→ Work to complete
In this exercise, every entry below is to be reproduced word for word.

→ Material for the task
────────────────

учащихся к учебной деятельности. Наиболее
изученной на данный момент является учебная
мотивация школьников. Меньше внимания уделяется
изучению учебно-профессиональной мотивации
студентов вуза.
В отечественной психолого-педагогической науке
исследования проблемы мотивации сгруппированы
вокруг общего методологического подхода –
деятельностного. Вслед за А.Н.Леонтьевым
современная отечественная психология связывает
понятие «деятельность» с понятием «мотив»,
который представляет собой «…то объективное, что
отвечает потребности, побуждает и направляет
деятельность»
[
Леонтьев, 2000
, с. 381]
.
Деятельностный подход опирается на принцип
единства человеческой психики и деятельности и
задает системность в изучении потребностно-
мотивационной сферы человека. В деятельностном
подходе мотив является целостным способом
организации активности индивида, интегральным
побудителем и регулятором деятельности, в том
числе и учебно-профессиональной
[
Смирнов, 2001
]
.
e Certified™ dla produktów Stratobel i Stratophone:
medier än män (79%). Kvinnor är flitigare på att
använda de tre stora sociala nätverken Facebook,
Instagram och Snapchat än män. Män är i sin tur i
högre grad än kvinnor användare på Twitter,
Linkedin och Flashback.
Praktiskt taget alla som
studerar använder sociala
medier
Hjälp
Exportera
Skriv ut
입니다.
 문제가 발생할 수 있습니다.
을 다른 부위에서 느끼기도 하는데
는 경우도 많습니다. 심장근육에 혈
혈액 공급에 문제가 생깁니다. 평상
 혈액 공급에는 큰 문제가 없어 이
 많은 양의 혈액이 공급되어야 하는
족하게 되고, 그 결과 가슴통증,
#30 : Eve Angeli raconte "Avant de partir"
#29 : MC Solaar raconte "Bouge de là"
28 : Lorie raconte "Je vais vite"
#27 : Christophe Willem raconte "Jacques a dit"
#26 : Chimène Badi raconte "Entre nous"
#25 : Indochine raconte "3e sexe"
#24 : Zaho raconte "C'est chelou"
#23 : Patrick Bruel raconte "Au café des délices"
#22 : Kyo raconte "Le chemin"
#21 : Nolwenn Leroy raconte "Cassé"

────────────────

→ Solved problem
учащихся к учебной деятельности. Наиболее
изученной на данный момент является учебная
мотивация школьников. Меньше внимания уделяется
изучению учебно-профессиональной мотивации
студентов вуза.
В отечественной психолого-педагогической науке
исследования проблемы мотивации сгруппированы
вокруг общего методологического подхода –
деятельностного. Вслед за А.Н.Леонтьевым
современная отечественная психология связывает
понятие «деятельность» с понятием «мотив»,
который представляет собой «…то объективное, что
отвечает потребности, побуждает и направляет
деятельность»
[
Леонтьев, 2000
, с. 381]
.
Деятельностный подход опирается на принцип
единства человеческой психики и деятельности и
задает системность в изучении потребностно-
мотивационной сферы человека. В деятельностном
подходе мотив является целостным способом
организации активности индивида, интегральным
побудителем и регулятором деятельности, в том
числе и учебно-профессиональной
[
Смирнов, 2001
]
.
e Certified™ dla produktów Stratobel i Stratophone:
medier än män (79%). Kvinnor är flitigare på att
använda de tre stora sociala nätverken Facebook,
Instagram och Snapchat än män. Män är i sin tur i
högre grad än kvinnor användare på Twitter,
Linkedin och Flashback.
Praktiskt taget alla som
studerar använder sociala
medier
Hjälp
Exportera
Skriv ut
입니다.
 문제가 발생할 수 있습니다.
을 다른 부위에서 느끼기도 하는데
는 경우도 많습니다. 심장근육에 혈
혈액 공급에 문제가 생깁니다. 평상
 혈액 공급에는 큰 문제가 없어 이
 많은 양의 혈액이 공급되어야 하는
족하게 되고, 그 결과 가슴통증,
#30 : Eve Angeli raconte "Avant de partir"
#29 : MC Solaar raconte "Bouge de là"
28 : Lorie raconte "Je vais vite"
#27 : Christophe Willem raconte "Jacques a dit"
#26 : Chimène Badi raconte "Entre nous"
#25 : Indochine raconte "3e sexe"
#24 : Zaho raconte "C'est chelou"
#23 : Patrick Bruel raconte "Au café des délices"
#22 : Kyo raconte "Le chemin"
#21 : Nolwenn Leroy raconte "Cassé"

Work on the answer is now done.